Extract:
▼
# Sticky? Roll call and boat photos.



## FlatOut (Feb 20, 2013)

On some other forums people do a roll call and post a photo of their boat. It would be a way to associate faces to people on the water. So how about it?


----------



## FenderBender (Oct 2, 2007)

Trigger Happy, you will either see me out deep dropping or at the rigs, or diving stuff in the 100-150 ft. range. Say hi!


----------



## Waste-N-Away (May 20, 2009)

Im usually running around Lost Key in one of these.
















might as well add Pops boat as well, since im on it the most offshore


----------



## PaulBoydenCustoms (Dec 3, 2008)

my new look for 2013


----------



## Jaw Jacker (Jul 29, 2009)

We'll be out there :thumbsup:


----------



## Orangebeach28 (Jun 3, 2009)

*Blue luna*

I hope this picture attached - see ya at pirates cove


----------



## LITECATCH (Oct 2, 2007)

36 Topaz. See ya out there!


----------



## marmidor (Mar 15, 2008)

WET DEBT present and accounted for!!!


----------



## Stink Bait (Jun 13, 2008)

Nauticstar 2500xs


----------



## Seachaser 186 (Apr 9, 2009)

Hey stink bait - how do you like that Nauticstar? I looked at one like that over the weekend and was pretty impressed.


----------



## Downtime2 (Sep 27, 2007)

Usually on, but not limited to, Bodacious, Blue Marlana or Miss Babbie...


----------



## Stink Bait (Jun 13, 2008)

Sent you a pm Seachaser, its a great boat.:thumbsup:


----------



## loadtoad1a7 (Oct 29, 2011)

Heres my ride, the bout time. If you see me out there stop and say hey.


----------



## Ocean Master (May 20, 2008)

There are some beautiful boats already show. Paul your's is looking great..! You too Scott..

Mine can be seen when you open this link;
http://www.oceanmasterboats.com/31centerconsole/31cc_main.htm


----------



## j.moulder (Feb 17, 2011)

Looking for the fish out of this


----------



## j.moulder (Feb 17, 2011)

Don't know why it loaded upside down. Dang phone !


----------



## jjam (Dec 9, 2007)

Lost Bound Train aka LBT ckin in









& de' Pickle, flounder hunter/river fun & scallop gathering ride, oh and used by Clay-doh to tow things back to his dock when they blow away.









See ya'll out there! 


Jimmy


----------



## SHO-NUFF (May 30, 2011)

:thumbup:


----------



## Dragsmoker (Aug 15, 2011)

SHO-NUFF said:


> :thumbup:


Haha That sucks


----------



## Kingfish514 (Jan 21, 2009)
▲
Information shown:
▼
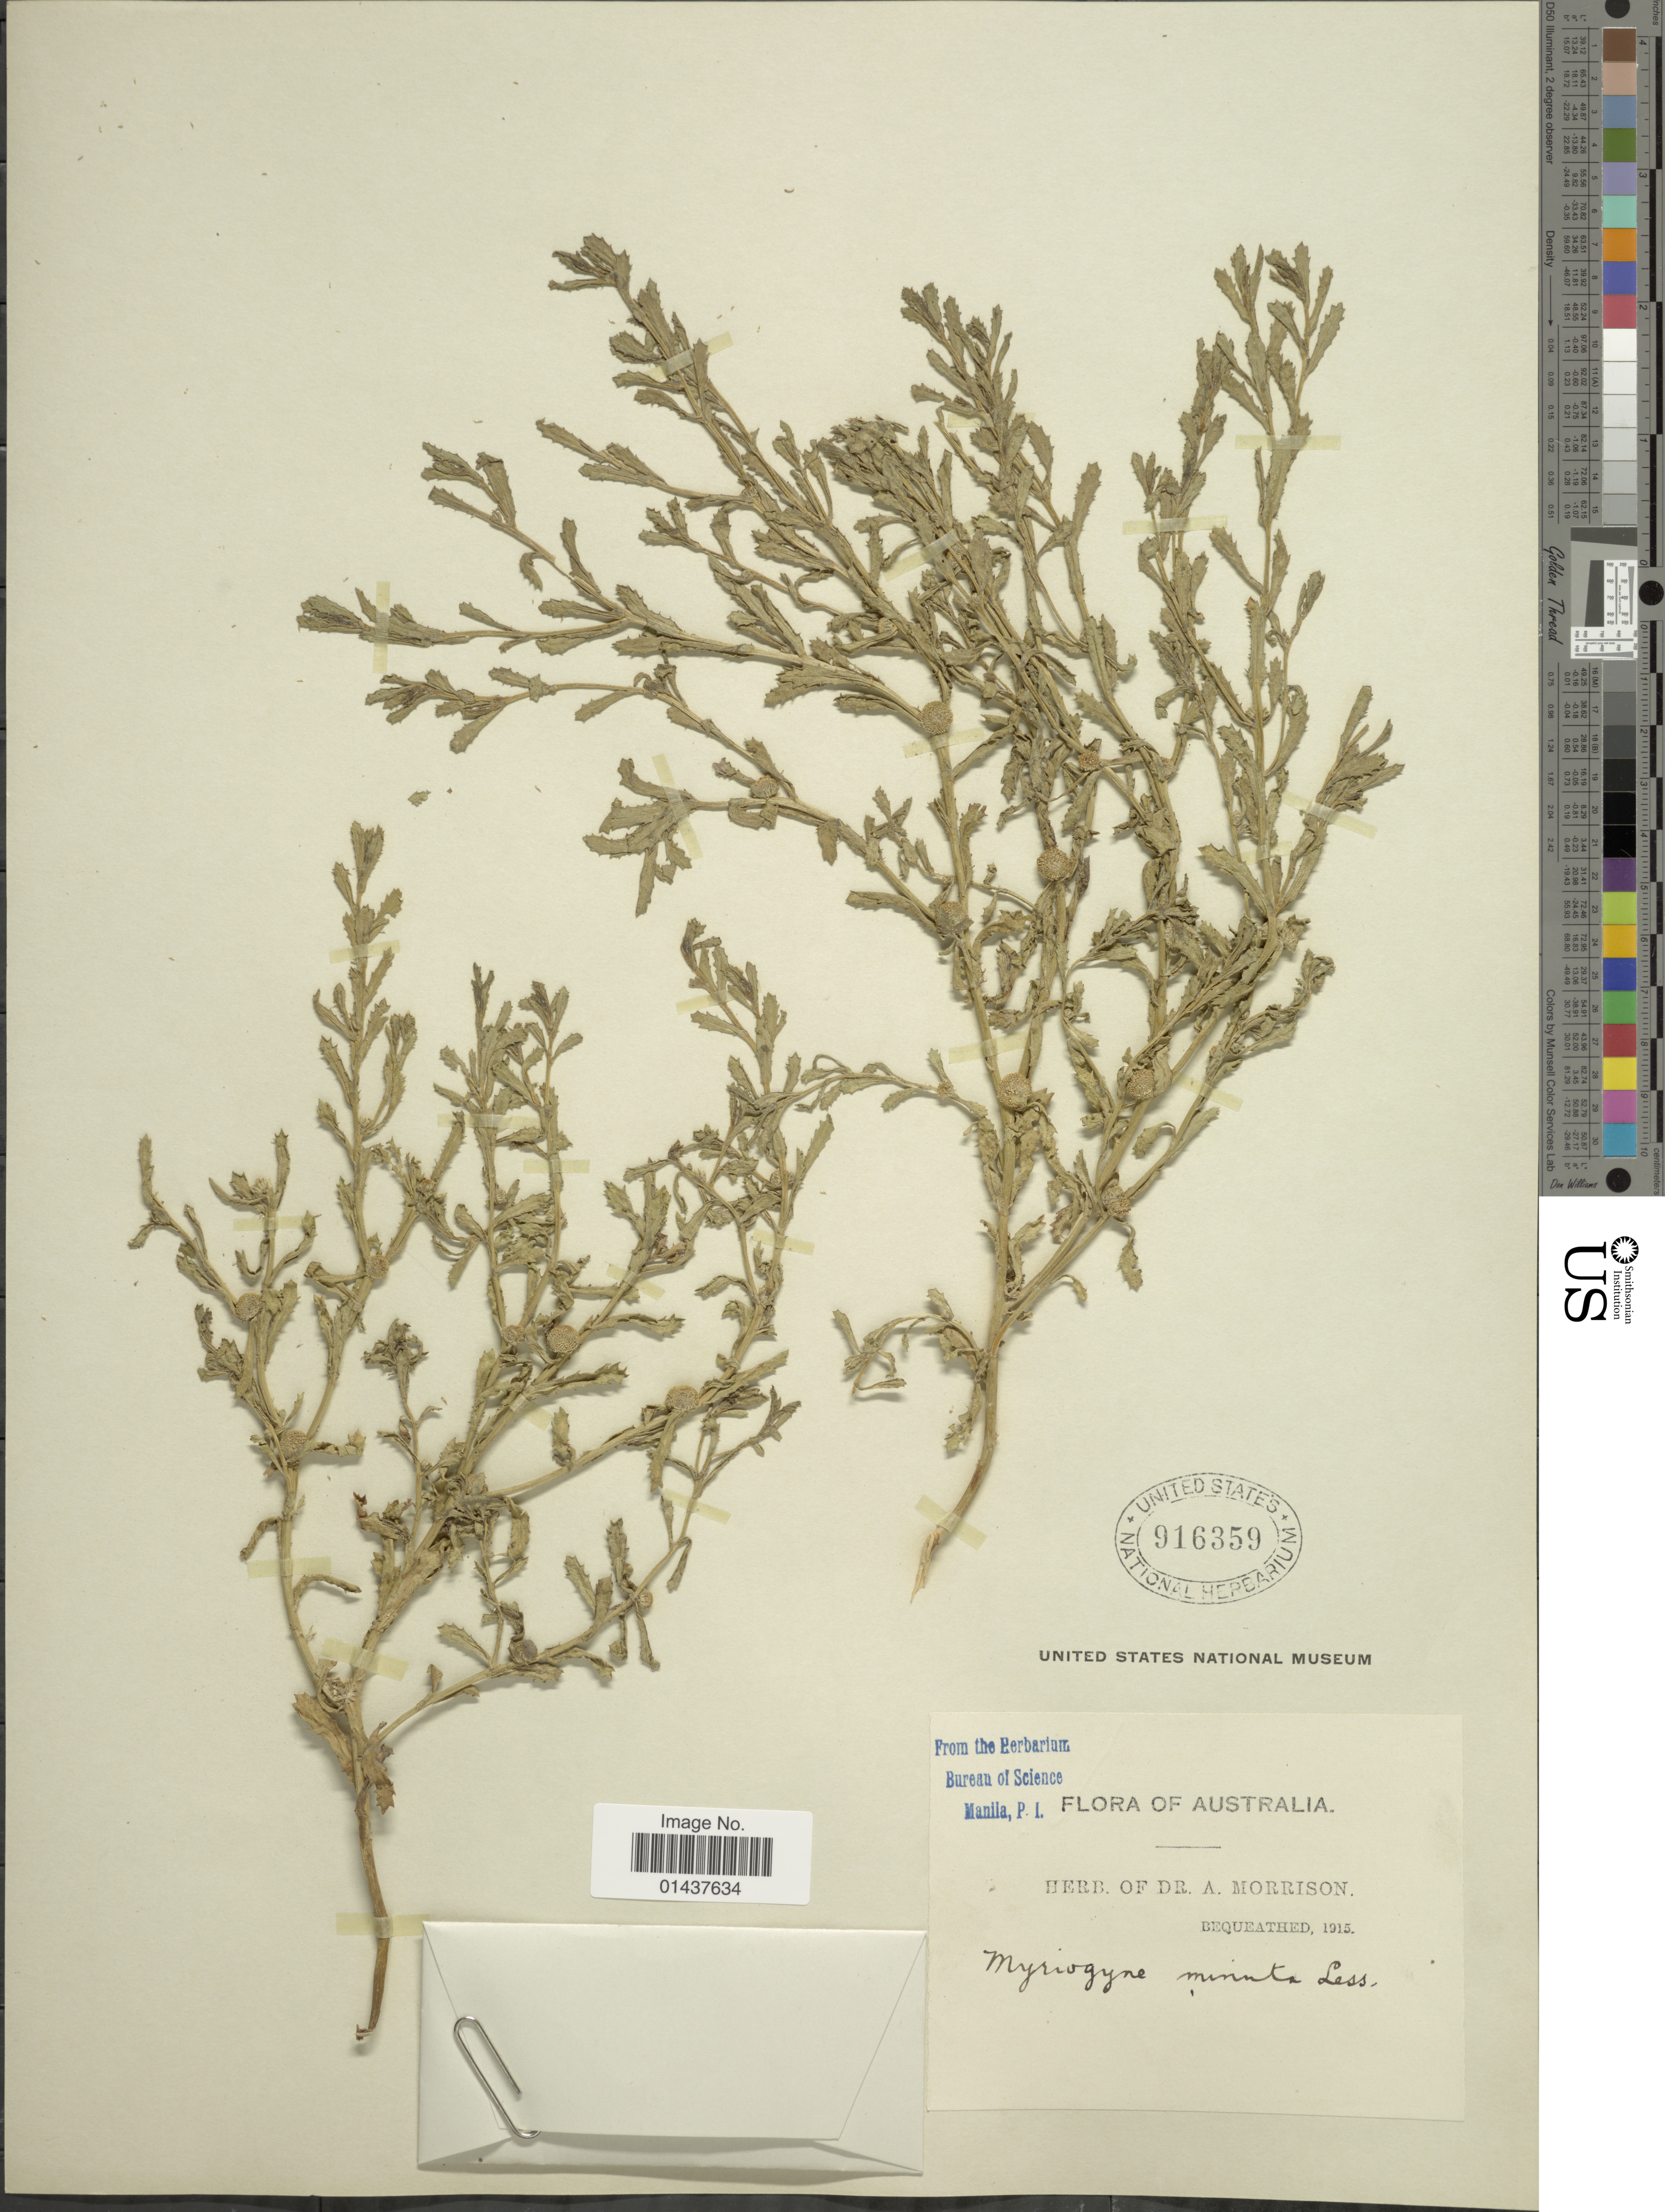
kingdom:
▲
Task prompt: In the boat roll call thread, which boat model does Stink Bait name? You can ignore the listing.

Task output: A Nauticstar 2500xs.